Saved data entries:
»»

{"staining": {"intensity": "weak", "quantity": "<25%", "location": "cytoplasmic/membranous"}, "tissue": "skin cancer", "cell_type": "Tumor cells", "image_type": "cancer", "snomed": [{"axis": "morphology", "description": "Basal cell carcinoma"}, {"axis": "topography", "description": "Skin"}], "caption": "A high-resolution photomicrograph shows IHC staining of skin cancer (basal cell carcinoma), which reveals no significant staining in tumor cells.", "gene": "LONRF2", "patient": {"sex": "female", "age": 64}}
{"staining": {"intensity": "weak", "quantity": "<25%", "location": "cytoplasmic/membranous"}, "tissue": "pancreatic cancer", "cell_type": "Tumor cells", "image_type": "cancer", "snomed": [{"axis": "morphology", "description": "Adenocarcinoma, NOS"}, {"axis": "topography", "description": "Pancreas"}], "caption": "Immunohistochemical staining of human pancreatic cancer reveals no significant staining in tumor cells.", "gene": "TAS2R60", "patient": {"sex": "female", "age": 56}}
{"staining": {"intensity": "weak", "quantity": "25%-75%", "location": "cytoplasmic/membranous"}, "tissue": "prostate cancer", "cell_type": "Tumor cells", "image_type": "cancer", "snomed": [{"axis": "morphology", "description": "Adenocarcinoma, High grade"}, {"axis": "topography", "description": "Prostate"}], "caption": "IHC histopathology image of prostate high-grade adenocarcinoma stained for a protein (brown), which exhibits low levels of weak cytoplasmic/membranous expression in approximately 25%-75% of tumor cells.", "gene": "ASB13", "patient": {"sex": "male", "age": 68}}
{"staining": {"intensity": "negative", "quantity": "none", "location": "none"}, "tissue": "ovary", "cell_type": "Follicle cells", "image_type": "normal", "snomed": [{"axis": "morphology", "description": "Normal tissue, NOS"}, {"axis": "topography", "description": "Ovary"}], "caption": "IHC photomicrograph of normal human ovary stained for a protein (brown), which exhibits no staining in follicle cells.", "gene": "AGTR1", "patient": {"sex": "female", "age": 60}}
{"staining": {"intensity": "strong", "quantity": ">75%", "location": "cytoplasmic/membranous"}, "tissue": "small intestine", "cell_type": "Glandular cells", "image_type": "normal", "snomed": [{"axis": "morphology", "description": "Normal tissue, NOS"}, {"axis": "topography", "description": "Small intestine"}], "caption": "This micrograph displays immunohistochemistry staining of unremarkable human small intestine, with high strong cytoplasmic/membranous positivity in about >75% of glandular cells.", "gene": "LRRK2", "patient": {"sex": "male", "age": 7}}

««

» Required action
All lines from the records above should be copied exactly.

» Exercise result
{"staining": {"intensity": "weak", "quantity": "<25%", "location": "cytoplasmic/membranous"}, "tissue": "skin cancer", "cell_type": "Tumor cells", "image_type": "cancer", "snomed": [{"axis": "morphology", "description": "Basal cell carcinoma"}, {"axis": "topography", "description": "Skin"}], "caption": "A high-resolution photomicrograph shows IHC staining of skin cancer (basal cell carcinoma), which reveals no significant staining in tumor cells.", "gene": "LONRF2", "patient": {"sex": "female", "age": 64}}
{"staining": {"intensity": "weak", "quantity": "<25%", "location": "cytoplasmic/membranous"}, "tissue": "pancreatic cancer", "cell_type": "Tumor cells", "image_type": "cancer", "snomed": [{"axis": "morphology", "description": "Adenocarcinoma, NOS"}, {"axis": "topography", "description": "Pancreas"}], "caption": "Immunohistochemical staining of human pancreatic cancer reveals no significant staining in tumor cells.", "gene": "TAS2R60", "patient": {"sex": "female", "age": 56}}
{"staining": {"intensity": "weak", "quantity": "25%-75%", "location": "cytoplasmic/membranous"}, "tissue": "prostate cancer", "cell_type": "Tumor cells", "image_type": "cancer", "snomed": [{"axis": "morphology", "description": "Adenocarcinoma, High grade"}, {"axis": "topography", "description": "Prostate"}], "caption": "IHC histopathology image of prostate high-grade adenocarcinoma stained for a protein (brown), which exhibits low levels of weak cytoplasmic/membranous expression in approximately 25%-75% of tumor cells.", "gene": "ASB13", "patient": {"sex": "male", "age": 68}}
{"staining": {"intensity": "negative", "quantity": "none", "location": "none"}, "tissue": "ovary", "cell_type": "Follicle cells", "image_type": "normal", "snomed": [{"axis": "morphology", "description": "Normal tissue, NOS"}, {"axis": "topography", "description": "Ovary"}], "caption": "IHC photomicrograph of normal human ovary stained for a protein (brown), which exhibits no staining in follicle cells.", "gene": "AGTR1", "patient": {"sex": "female", "age": 60}}
{"staining": {"intensity": "strong", "quantity": ">75%", "location": "cytoplasmic/membranous"}, "tissue": "small intestine", "cell_type": "Glandular cells", "image_type": "normal", "snomed": [{"axis": "morphology", "description": "Normal tissue, NOS"}, {"axis": "topography", "description": "Small intestine"}], "caption": "This micrograph displays immunohistochemistry staining of unremarkable human small intestine, with high strong cytoplasmic/membranous positivity in about >75% of glandular cells.", "gene": "LRRK2", "patient": {"sex": "male", "age": 7}}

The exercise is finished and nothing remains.